Real Places As Imaginary Places and Imaginary Places as Real Places.
For my Masters degree exhibition in 1989 my series of photographs were accompanied by the words “Horizons: Real places as Imaginary Places and Imaginary Places as Real Places.” These ideas, and approach to making photographs continue to be the ground for my work.
In the eighties “reality” was always being doubted, always shifting, and always dissolving into thin air before our eyes. The word “Reality” was always used with air quotes around it, just to show our doubt.
The photographer Duane Michals said,
“People believe in the reality of photography, but not in the reality of paintings. This gives photographers an enormous advantage. Unfortunately, photographers also believe in the reality of photographs.”
In his “A Failed Attempt to Photograph reality” of 1976 Michal’s describes how “…to photograph reality is to photograph nothing at all.”
Trained as a painter, photography’s confusion / conflation of the real and the imaginary, made photography for me a powerful and transformative means of expression, emotion, and critique.

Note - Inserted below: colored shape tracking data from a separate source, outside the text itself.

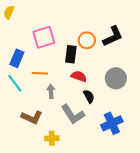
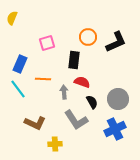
pink square: (44, 37) -> (47, 43), size x0.7
orange circle: (87, 40) -> (88, 37), moved
gray circle: (116, 78) -> (118, 99), moved
gray arrow: (51, 91) -> (64, 92), moved

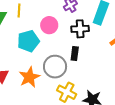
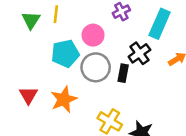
black cross: (80, 29) -> (139, 53), moved, turned -36
gray circle: (55, 67) -> (96, 67), moved

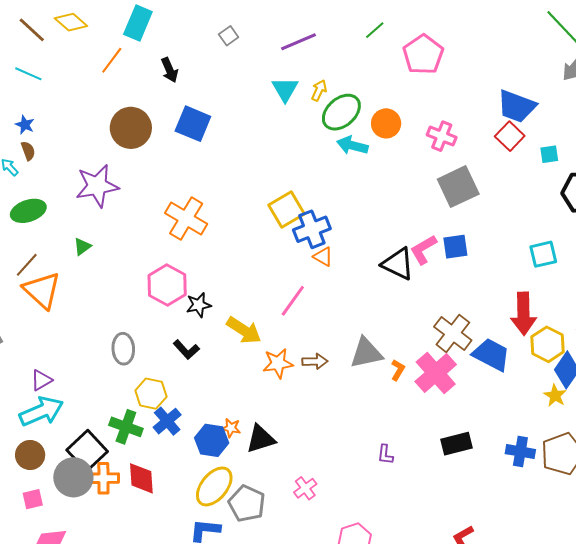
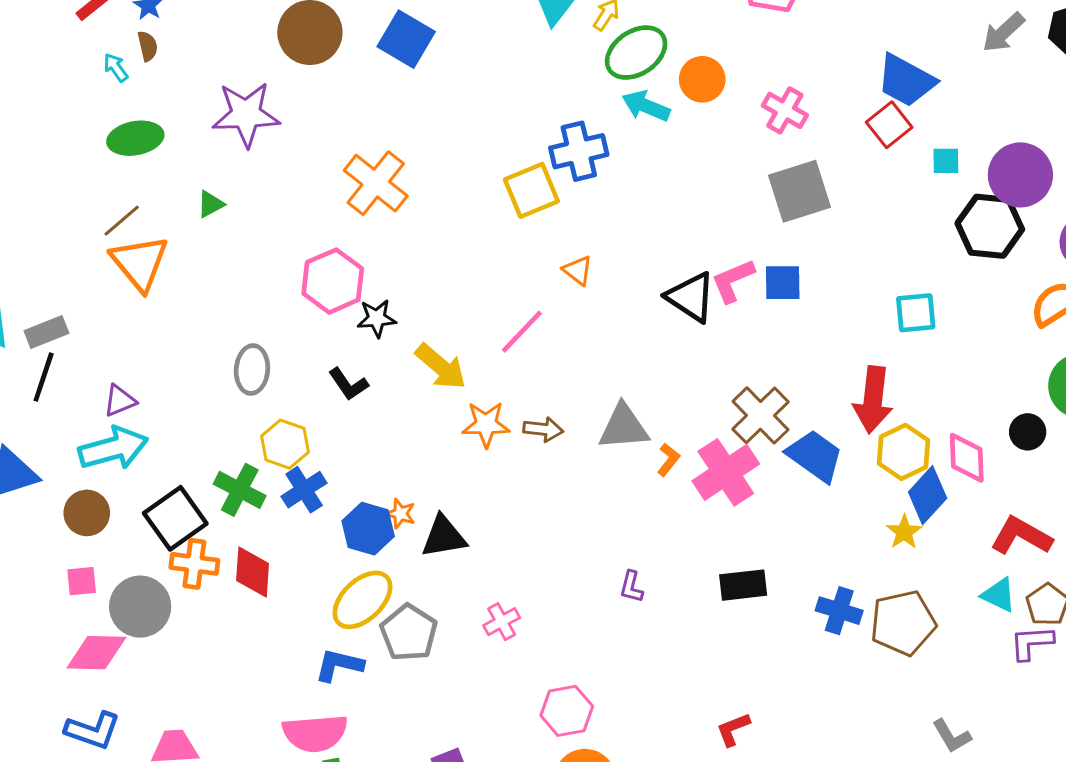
blue cross: (312, 229) -> (579, 151), moved
gray circle: (73, 477) -> (140, 607), moved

In an essay for Susan Trangmar’s exhibition ‘Amidst’ in 1994, Yve Lomax introduced me to Michel Serres’ the Logic of Sacks 1991. Lomax describes how;
“My childhood took place in many different spaces, different play, different goings-on. Yet both these spaces were mixed with childhood pretence. They were both real and imaginary, both actual and virtual…But we children were not dualists.”
For Michel Serres these two realms are inseparable, one place is no truer than the other, one space does not come first and the other second.

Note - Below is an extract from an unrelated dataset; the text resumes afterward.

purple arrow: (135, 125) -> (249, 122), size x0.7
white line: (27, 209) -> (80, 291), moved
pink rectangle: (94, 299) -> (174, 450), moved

“I will have to speak about the strange logics of sacks and the hard logic of boxes. A canvas sack folds easily into a canvas sack, and it can conversely contain it as well, whereas if a wooden crate contains a wooden crate, the latter cannot conversely contain the former.”
Traditional hard logic assumes space is not deformable, and that one space will always be a priori to the other, and there will always be a place of certainty. Serres’ theory of sacks describes soft spaces that can be folded and enfolded into one another. Spaces are liquid, fluid, dynamic, and becoming, ever changing and not fixed.
For me, the camera is a paradox machine, and the photograph is a paradox. The light passing through the camera enfolds the indexical touch of light with the imaginary perspective of the photographer. The photograph is both real and unreal at the same time.